*ENTRIES SHOWN:*
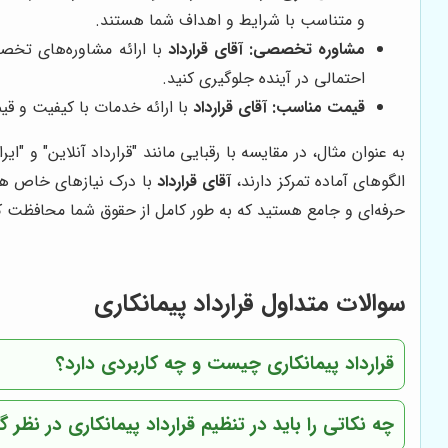
و متناسب با شرایط و اهداف شما هستند.
مشاوره تخصصی:
آقای قرارداد
با ارائه مشاوره‌های تخص
احتمالی در آینده جلوگیری کنید.
قیمت مناسب:
آقای قرارداد
با ارائه خدمات با کیفیت و ق
به عنوان مثال، در مقایسه با رقبایی مانند "قرارداد آنلاین" و "ایرا
الگوهای آماده تمرکز دارند،
آقای قرارداد
با درک نیازهای خاص هر م
حرفه‌ای و جامع هستید که به طور کامل از حقوق شما محافظت ک
سوالات متداول قرارداد پیمانکاری
قرارداد پیمانکاری چیست و چه کاربردی دارد؟
چه نکاتی را باید در تنظیم قرارداد پیمانکاری در نظر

*TASK REQUIREMENTS:*
Return all the entries word for word, but omit any pictures they contain.

*OUTPUT FOR THIS EXERCISE:*
و متناسب با شرایط و اهداف شما هستند.
مشاوره تخصصی:
آقای قرارداد
با ارائه مشاوره‌های تخص
احتمالی در آینده جلوگیری کنید.
قیمت مناسب:
آقای قرارداد
با ارائه خدمات با کیفیت و ق
به عنوان مثال، در مقایسه با رقبایی مانند "قرارداد آنلاین" و "ایرا
الگوهای آماده تمرکز دارند،
آقای قرارداد
با درک نیازهای خاص هر م
حرفه‌ای و جامع هستید که به طور کامل از حقوق شما محافظت ک
سوالات متداول قرارداد پیمانکاری
قرارداد پیمانکاری چیست و چه کاربردی دارد؟
چه نکاتی را باید در تنظیم قرارداد پیمانکاری در نظر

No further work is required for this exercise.